Flaky GKE tests
Problem
Some tests on GKE are very unreliable failing for different reasons. This impacts development and shipping of other features when testing on GKE. E.g.:
Sentry
Developing fluentd integration
https://gitlab.com/gitlab-org/cluster-integration/cluster-applications/-/jobs/506703763
FAILED RELEASES:
NAME
sentry
in /usr/local/share/gitlab-managed-apps/helmfile.yaml: in .helmfiles[5]: in sentry/helmfile.yaml: failed processing release sentry: helm exited with status 1:
Error: Job failed: BackoffLimitExceeded
Developing Knative integration
https://gitlab.com/gitlab-org/cluster-integration/cluster-applications/-/jobs/506024938
FAILED RELEASES:
NAME
sentry
in /usr/local/share/gitlab-managed-apps/helmfile.yaml: in .helmfiles[5]: in sentry/helmfile.yaml: failed processing release sentry: helm exited with status 1:
Error: timed out waiting for the condition
Cilium
Got stuck during the master branch pipeline after merging FluentD
https://gitlab.com/gitlab-org/cluster-integration/cluster-applications/-/jobs/506791243
Falco
Failed on master after updating the Runner image tag (completely unrelated).
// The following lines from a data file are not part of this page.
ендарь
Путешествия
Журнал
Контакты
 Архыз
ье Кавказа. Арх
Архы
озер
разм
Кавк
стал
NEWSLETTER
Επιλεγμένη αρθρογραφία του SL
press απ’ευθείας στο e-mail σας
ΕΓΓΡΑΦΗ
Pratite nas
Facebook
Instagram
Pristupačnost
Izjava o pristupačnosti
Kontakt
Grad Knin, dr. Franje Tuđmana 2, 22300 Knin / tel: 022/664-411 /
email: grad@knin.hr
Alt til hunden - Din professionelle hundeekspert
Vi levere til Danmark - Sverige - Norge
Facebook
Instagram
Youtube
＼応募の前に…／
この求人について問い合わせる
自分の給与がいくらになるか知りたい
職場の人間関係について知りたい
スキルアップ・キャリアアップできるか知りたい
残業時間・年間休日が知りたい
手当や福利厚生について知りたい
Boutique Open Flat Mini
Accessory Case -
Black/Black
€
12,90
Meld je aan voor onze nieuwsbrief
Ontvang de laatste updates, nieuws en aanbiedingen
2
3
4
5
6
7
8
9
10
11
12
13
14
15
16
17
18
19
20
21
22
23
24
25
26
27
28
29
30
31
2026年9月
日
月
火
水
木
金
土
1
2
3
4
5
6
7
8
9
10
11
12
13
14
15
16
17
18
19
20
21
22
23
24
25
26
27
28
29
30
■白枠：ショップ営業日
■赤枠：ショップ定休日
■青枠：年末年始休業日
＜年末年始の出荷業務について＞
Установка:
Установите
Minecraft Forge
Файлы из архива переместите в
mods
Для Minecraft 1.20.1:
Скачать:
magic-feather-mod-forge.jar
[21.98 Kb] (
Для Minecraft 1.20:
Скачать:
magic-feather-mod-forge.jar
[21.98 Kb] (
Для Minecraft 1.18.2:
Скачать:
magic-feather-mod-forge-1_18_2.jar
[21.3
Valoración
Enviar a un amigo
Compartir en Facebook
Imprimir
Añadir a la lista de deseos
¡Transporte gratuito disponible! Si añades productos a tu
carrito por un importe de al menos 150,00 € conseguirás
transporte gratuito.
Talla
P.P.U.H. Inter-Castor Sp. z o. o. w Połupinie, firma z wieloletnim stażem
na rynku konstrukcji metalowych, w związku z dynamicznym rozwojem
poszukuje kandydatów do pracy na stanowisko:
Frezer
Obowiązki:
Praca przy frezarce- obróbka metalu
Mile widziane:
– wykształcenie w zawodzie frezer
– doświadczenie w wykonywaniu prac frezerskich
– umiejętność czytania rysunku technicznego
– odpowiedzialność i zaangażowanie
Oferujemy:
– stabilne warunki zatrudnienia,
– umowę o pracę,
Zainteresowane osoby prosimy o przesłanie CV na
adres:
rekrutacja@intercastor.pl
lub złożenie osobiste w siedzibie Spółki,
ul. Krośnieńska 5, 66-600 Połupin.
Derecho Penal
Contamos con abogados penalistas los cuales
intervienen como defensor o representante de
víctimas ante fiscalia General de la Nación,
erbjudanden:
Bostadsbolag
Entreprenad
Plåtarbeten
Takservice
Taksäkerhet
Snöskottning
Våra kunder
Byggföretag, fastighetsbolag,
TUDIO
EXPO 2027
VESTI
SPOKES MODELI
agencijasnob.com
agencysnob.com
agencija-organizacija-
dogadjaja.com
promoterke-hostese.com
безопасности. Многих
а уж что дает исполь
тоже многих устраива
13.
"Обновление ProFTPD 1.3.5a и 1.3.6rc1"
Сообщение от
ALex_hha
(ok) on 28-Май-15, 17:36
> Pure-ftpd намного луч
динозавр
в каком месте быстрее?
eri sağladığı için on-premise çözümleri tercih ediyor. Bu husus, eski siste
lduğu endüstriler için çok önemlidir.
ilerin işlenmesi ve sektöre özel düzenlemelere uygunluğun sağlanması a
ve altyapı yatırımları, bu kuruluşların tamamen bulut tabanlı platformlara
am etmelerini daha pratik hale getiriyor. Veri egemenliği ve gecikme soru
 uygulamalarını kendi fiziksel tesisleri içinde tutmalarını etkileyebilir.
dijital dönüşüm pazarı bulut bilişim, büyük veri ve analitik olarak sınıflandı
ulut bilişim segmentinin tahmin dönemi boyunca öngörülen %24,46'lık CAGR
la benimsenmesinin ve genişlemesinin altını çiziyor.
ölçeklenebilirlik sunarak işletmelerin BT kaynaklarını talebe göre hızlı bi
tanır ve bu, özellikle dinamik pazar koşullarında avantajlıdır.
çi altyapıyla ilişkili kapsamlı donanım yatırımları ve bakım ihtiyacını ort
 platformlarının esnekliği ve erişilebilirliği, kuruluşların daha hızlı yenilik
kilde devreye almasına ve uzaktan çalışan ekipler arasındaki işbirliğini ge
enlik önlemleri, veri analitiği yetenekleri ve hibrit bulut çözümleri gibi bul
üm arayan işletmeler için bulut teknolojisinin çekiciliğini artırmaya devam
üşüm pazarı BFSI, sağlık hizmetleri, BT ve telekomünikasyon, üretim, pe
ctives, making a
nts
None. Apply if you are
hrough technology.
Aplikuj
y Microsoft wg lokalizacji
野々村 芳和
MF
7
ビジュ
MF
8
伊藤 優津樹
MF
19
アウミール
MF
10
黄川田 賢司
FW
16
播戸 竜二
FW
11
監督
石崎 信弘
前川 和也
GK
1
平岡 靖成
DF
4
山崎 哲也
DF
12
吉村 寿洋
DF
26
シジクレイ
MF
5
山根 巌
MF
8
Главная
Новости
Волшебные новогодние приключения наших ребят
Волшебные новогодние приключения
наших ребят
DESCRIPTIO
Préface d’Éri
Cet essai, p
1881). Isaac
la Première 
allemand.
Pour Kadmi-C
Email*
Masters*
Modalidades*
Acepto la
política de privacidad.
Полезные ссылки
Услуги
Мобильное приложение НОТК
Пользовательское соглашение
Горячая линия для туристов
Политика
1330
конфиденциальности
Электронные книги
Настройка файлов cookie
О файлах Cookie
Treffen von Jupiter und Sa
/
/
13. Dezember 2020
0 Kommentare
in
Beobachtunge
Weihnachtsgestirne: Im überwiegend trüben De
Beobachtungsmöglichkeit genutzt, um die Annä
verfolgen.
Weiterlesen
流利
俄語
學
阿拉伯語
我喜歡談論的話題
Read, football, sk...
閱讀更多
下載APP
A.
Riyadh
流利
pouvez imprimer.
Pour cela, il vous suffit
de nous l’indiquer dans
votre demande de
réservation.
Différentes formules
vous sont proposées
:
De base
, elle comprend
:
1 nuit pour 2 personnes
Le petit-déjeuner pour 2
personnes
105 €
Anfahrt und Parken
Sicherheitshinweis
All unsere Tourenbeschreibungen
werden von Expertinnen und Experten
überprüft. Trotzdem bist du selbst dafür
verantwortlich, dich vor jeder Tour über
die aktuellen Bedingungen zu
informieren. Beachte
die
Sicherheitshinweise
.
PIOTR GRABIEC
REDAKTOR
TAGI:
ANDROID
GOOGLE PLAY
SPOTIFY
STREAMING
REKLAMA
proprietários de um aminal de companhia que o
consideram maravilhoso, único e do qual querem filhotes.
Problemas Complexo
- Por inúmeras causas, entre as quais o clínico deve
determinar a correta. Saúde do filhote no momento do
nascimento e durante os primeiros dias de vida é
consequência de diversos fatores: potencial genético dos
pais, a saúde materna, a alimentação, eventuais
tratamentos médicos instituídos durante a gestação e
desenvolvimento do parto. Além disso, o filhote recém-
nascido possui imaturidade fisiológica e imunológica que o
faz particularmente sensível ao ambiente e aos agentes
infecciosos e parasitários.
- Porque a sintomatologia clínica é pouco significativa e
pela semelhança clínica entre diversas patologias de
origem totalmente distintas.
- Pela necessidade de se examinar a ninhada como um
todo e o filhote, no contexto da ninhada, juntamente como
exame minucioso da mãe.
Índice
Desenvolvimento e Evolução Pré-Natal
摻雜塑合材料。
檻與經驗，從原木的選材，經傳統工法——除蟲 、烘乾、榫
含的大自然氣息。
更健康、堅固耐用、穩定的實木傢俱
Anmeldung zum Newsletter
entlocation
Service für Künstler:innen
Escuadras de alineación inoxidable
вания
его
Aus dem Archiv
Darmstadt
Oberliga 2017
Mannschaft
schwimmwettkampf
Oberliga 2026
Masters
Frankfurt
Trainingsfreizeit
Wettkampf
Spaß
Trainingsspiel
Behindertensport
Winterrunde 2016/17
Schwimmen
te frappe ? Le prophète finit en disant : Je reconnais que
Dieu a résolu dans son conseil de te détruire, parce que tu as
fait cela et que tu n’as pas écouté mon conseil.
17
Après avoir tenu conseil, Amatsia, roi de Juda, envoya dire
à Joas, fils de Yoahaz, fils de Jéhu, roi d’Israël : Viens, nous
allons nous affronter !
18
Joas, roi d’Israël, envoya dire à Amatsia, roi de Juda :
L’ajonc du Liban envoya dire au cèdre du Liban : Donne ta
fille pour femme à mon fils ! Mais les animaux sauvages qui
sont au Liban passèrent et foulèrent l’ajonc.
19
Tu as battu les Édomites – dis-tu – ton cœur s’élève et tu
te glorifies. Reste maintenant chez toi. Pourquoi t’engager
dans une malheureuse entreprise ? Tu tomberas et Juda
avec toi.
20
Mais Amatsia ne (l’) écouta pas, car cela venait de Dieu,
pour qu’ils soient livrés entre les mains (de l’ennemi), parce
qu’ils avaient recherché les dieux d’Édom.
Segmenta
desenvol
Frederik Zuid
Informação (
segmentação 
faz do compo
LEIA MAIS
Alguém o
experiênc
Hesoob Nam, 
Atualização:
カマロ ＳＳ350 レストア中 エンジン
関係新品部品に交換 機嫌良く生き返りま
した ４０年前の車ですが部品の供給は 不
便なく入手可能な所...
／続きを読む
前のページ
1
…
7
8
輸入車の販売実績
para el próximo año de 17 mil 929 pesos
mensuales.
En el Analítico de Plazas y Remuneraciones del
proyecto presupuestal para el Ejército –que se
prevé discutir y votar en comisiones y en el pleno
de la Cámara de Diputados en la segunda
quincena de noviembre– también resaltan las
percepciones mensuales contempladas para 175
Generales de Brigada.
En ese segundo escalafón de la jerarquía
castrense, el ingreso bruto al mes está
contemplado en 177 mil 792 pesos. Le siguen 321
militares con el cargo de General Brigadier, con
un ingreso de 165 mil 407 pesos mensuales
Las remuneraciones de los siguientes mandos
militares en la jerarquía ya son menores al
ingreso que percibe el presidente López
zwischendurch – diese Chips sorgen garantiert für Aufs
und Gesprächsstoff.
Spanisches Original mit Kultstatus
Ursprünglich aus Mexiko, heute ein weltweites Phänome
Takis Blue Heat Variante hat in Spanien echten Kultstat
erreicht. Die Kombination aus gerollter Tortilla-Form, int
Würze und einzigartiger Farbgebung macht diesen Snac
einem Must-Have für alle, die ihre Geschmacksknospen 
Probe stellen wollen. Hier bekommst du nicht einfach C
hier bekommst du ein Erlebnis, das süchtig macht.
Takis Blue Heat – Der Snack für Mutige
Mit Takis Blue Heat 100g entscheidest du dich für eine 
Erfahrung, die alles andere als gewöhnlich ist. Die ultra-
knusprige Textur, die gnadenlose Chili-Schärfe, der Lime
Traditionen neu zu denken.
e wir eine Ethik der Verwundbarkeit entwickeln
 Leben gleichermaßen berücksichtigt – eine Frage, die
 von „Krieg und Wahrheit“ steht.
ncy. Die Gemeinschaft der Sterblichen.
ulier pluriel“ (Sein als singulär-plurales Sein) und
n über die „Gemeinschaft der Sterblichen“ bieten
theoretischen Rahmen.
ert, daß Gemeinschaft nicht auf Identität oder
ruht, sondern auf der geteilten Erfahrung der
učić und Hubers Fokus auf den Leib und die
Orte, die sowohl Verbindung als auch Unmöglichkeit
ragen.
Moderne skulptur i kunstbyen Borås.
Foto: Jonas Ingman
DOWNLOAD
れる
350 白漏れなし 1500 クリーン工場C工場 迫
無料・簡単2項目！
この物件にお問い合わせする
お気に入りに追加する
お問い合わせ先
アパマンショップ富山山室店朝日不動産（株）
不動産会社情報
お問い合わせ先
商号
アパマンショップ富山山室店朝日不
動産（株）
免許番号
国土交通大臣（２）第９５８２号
It passed after retrying
https://gitlab.com/gitlab-org/cluster-integration/cluster-applications/-/jobs/679554352
https://gitlab.com/gitlab-org/cluster-integration/cluster-applications/-/jobs/671081235
certmanager-no-issuer
https://gitlab.com/gitlab-org/cluster-integration/cluster-applications/-/jobs/692778366
Proposal
- As a quick fix I suggest we comment the tests out.
- Then open another MR to try to fix it.